The pitch extraction rates according to each method based on the speech data of the present invention, are shown in Table 2 below.

              TABLE 2
______________________________________
              Autocorrelation
                         Cepstrum   Present
Section       method     method     invention
______________________________________
Pitch extracting rate
              89         92         96
(%) in male speech
Pitch extracting rate
              80         86         85
(%) in female speech
______________________________________

As described above, the present invention provides a pitch extracting method which can manage the pitch change interval caused by the interruption of sound properties or the transition of the sound source.

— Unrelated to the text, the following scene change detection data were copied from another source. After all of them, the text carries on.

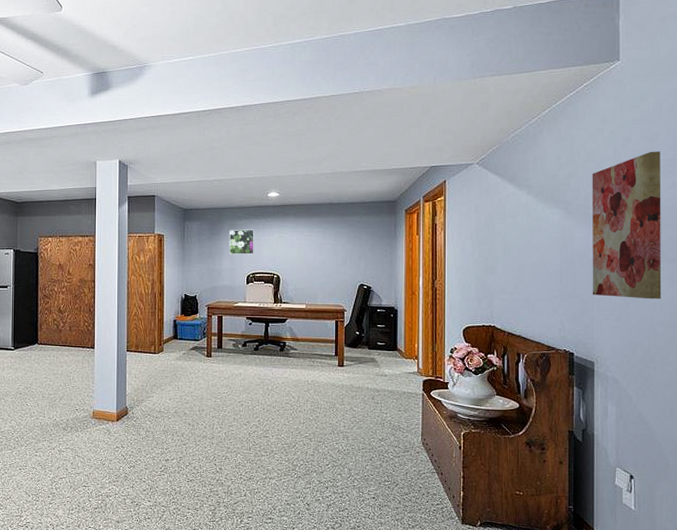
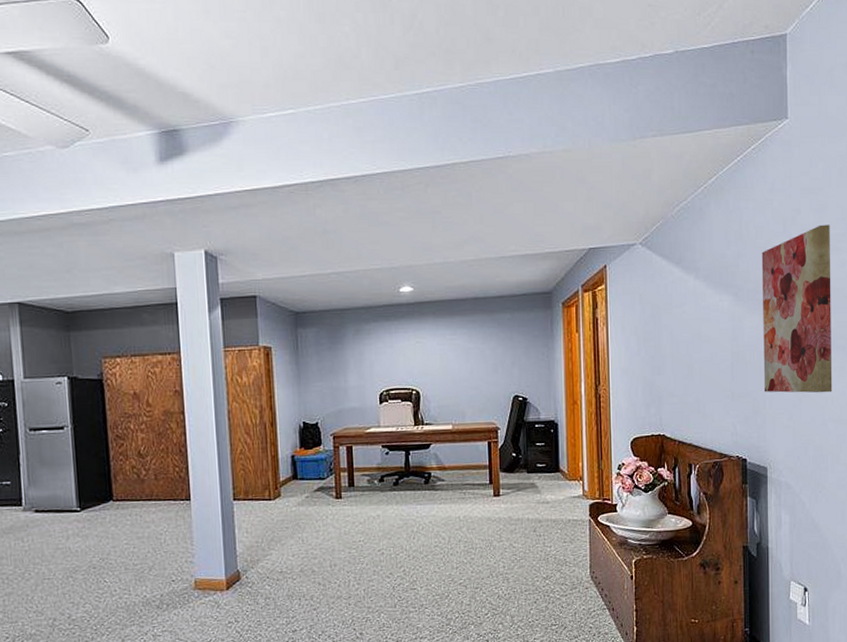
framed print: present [229,229,254,255] -> none [354,334,387,368]

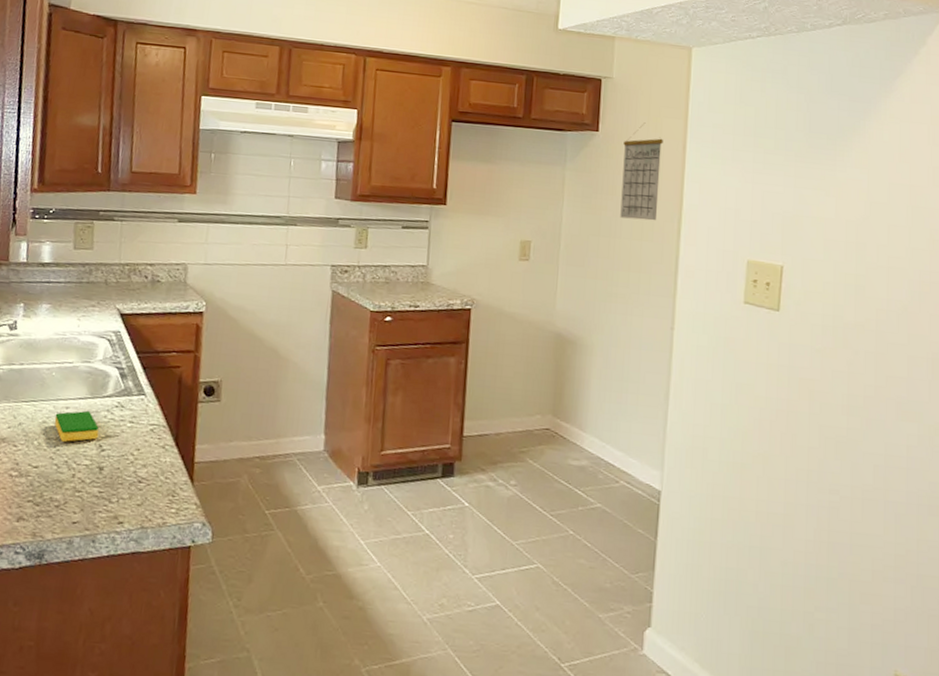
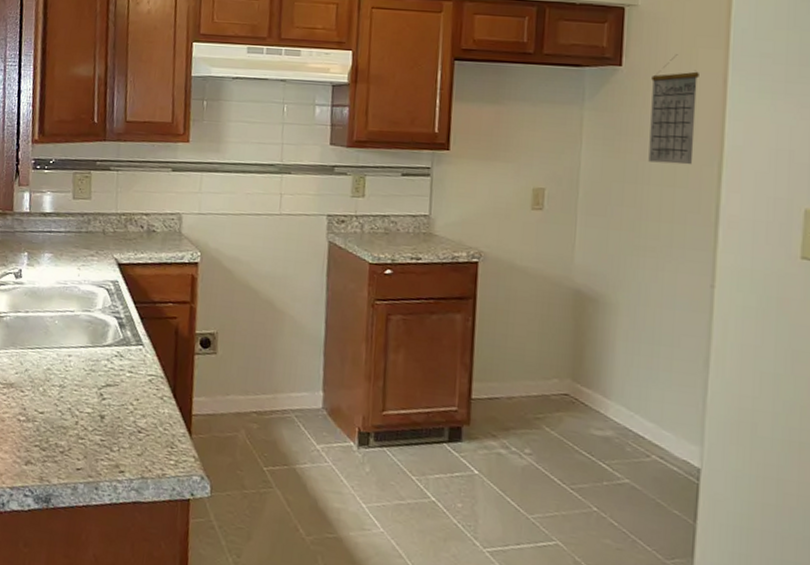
dish sponge: present [54,410,99,442] -> none [58,359,100,390]

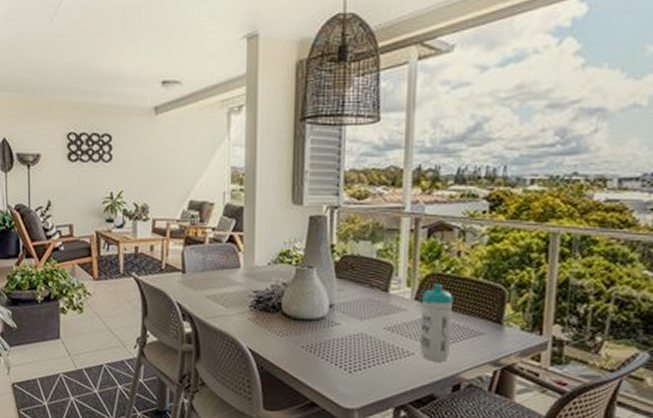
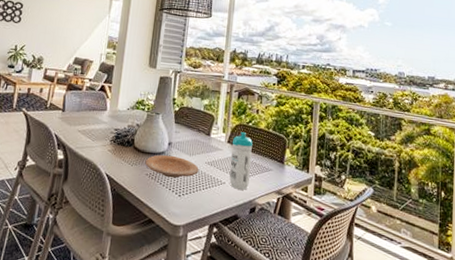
plate: none [299,320,375,350] -> present [145,155,199,178]

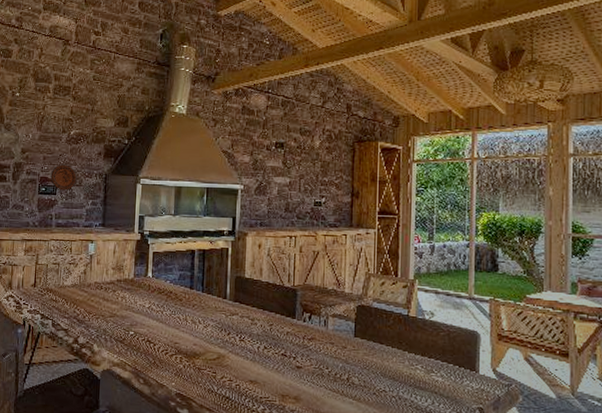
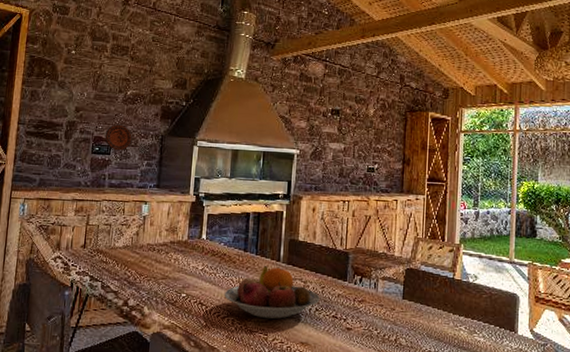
fruit bowl: none [171,302,268,357] -> present [223,265,320,320]

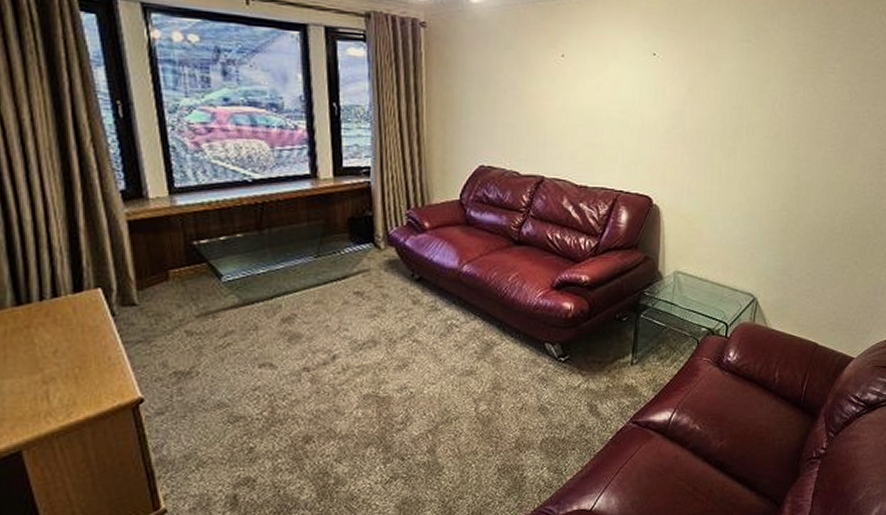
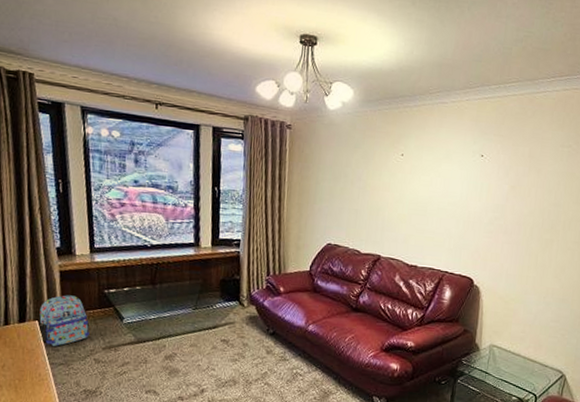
backpack: none [103,251,176,319] -> present [39,295,90,346]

Such a method suppresses the pitch extracting error occurring in an acyclic speech waveform, or at the beginning or ending of speech, or in a frame in which mute and voiced sound, or a voiceless consonant and a voiced sound exist together.

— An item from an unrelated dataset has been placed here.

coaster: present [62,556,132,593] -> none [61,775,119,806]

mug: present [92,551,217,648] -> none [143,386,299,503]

It should be understood that the present invention is not limited to the particular embodiments disclosed herein as the best mode contemplated for carrying out the present invention, but rather the scope of the present invention is defined in the claims appended hereto.

Claims

What is claimed is:

1. A method of extracting a speech pitch from a frame of a speech signal in a speech processing unit, comprising:

generating a plurality of residual signals from the speech signal, wherein each generated residual signal indicates one of a high and a low point of the speech signal within the frame; and

generating the pitch of the speech signal by selecting one of the generated plurality of residual signals as the pitch, wherein the selected residual signal satisfies a predetermined condition; and

wherein generating the plurality of residual signals comprises filtering the speech signal using a finite impulse response (FIR)-STREAK filter.

2. The method according to claim 1, wherein at least one pitch is extracted from each one of a plurality of predetermined frames.

3. The method according to claim 1, wherein generating the plurality of residual signals further comprises:

outputting a result of filtering the speech signal as the residual signal and

wherein said FIR-STREAK filter is a combination of a FIR filter and a STREAK filter.

4. The method according to claim 1, wherein generating the pitch of the speech signal comprises selecting as the pitch a residual signal having an amplitude greater than a predetermined value, and having a temporal interval within a predetermined period of time.

5. A method of extracting a pitch from a frame containing a sequential speech signal in a speech processing unit having a finite impulse response (FIR)-STREAK filter which is a combination of a FIR filter and a STREAK filter, the method comprising:

filtering the sequential speech signal of the frame using the FIR-STREAK filter;

generating residual signals from the filtered sequential speech signal, wherein the generated residual signals satisfy a predetermined condition;

interpolating residual signals of the frame other than the generated residual signals of the frame with reference to residual signals of another frame, thereby generating interpolated residual signals; and

extracting, as the pitch, one of the generated residual signals and the interpolated residual signals.

6. The method according to claim 5, wherein interpolating residual signals of the frame is performed with reference to residual signals of a preceding frame and a subsequent frame.

7. The method according to claim 5, wherein a signal from among said one of the generated residual signals and said interpolated residual signals is extracted as the pitch, wherein the signal extracted as the pitch has an amplitude larger than a predetermined value and has a temporal interval within a predetermined period of time.

8. The method according to claim 5, wherein at least one pitch is extracted from each one of a plurality of predetermined frames.